## [What is needed]
Your output should be the line with "potted plant [207,311,247,358]" and all following lines of the data below, through the end, repeated exactly.
Available data below:
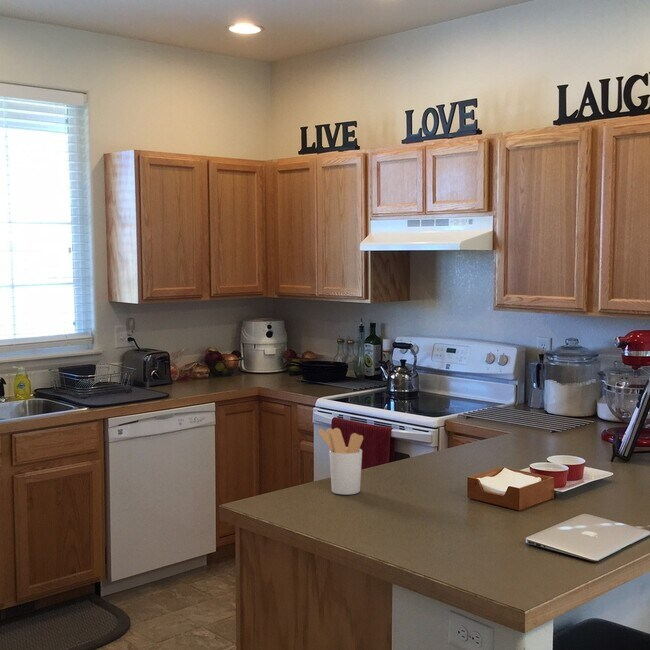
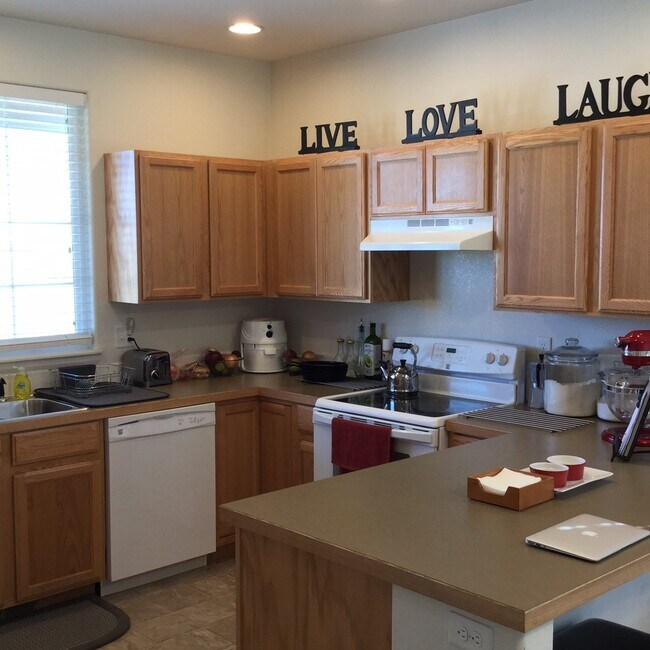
- utensil holder [317,427,364,496]
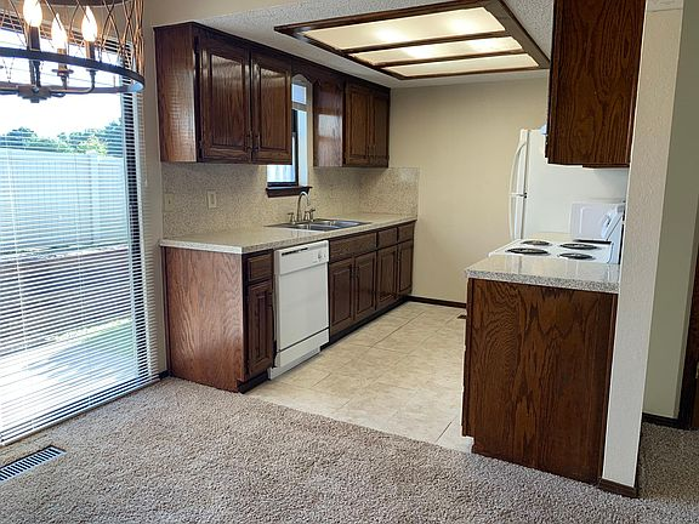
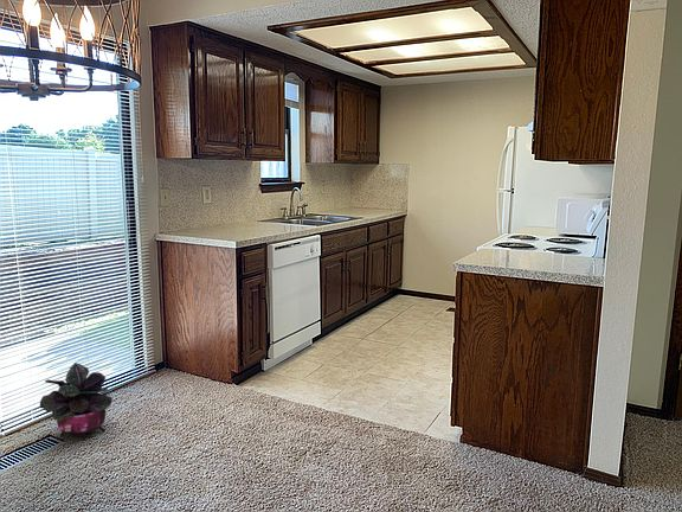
+ potted plant [39,361,114,440]
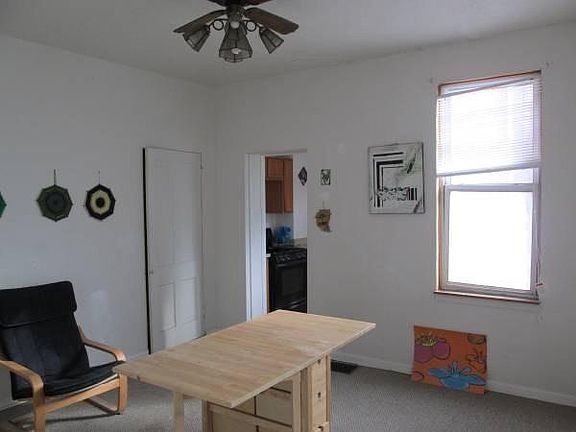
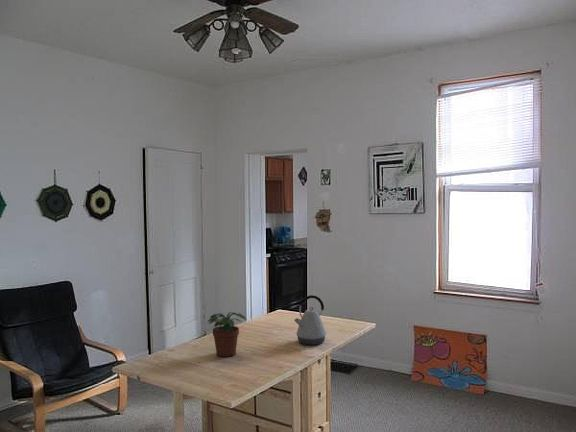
+ potted plant [207,311,247,358]
+ kettle [293,294,327,346]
End of Available data.
## [Task output]
+ potted plant [207,311,247,358]
+ kettle [293,294,327,346]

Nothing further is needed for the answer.